From the line that contains "Finance companies, 2007: 482674 -> 482727" through the last line of the data, copy everything exactly and nothing else, omitting the pictures.

Exercise input:
****************
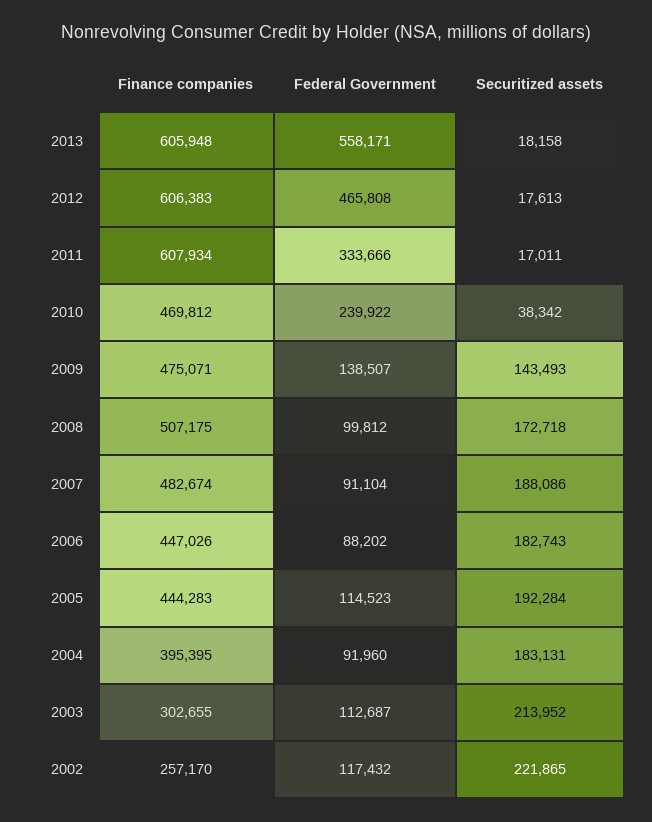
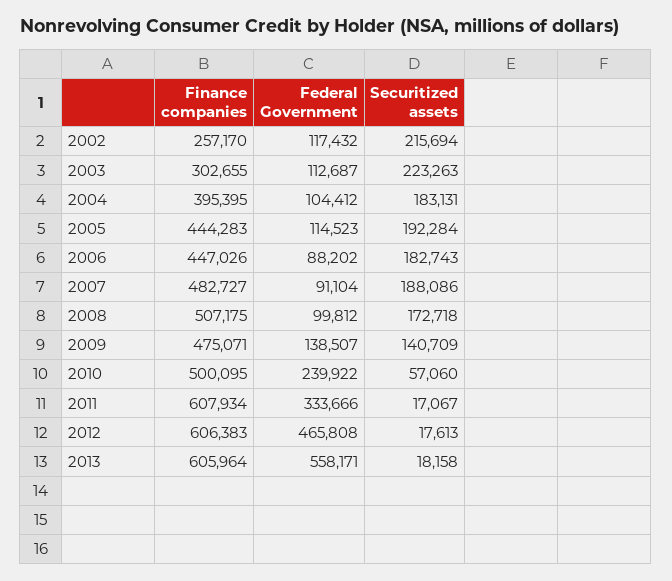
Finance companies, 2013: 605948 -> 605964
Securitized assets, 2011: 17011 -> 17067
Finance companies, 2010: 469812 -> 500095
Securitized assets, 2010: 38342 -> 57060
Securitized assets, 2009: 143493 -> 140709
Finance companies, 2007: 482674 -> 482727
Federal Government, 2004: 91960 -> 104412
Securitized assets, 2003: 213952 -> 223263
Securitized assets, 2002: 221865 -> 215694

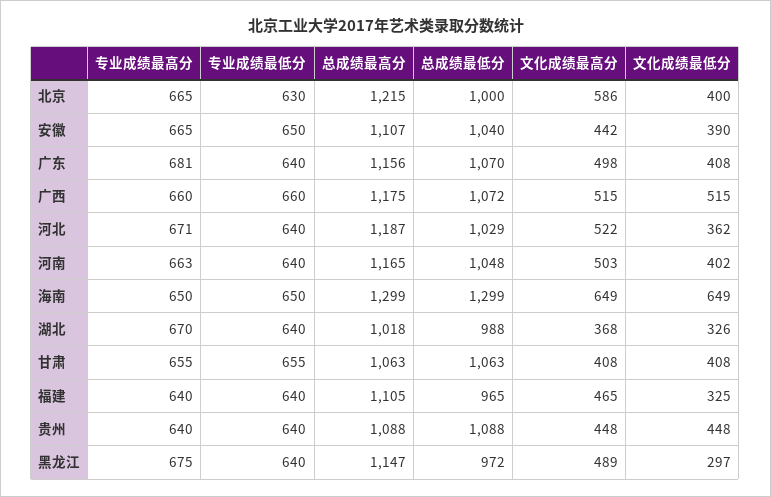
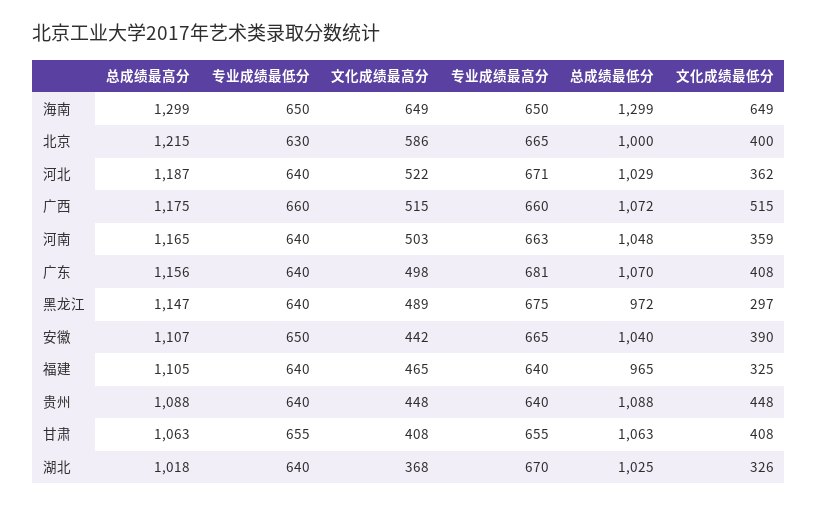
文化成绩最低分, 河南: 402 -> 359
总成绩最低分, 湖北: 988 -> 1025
****************
Solution to the problem:
Finance companies, 2007: 482674 -> 482727
Federal Government, 2004: 91960 -> 104412
Securitized assets, 2003: 213952 -> 223263
Securitized assets, 2002: 221865 -> 215694

文化成绩最低分, 河南: 402 -> 359
总成绩最低分, 湖北: 988 -> 1025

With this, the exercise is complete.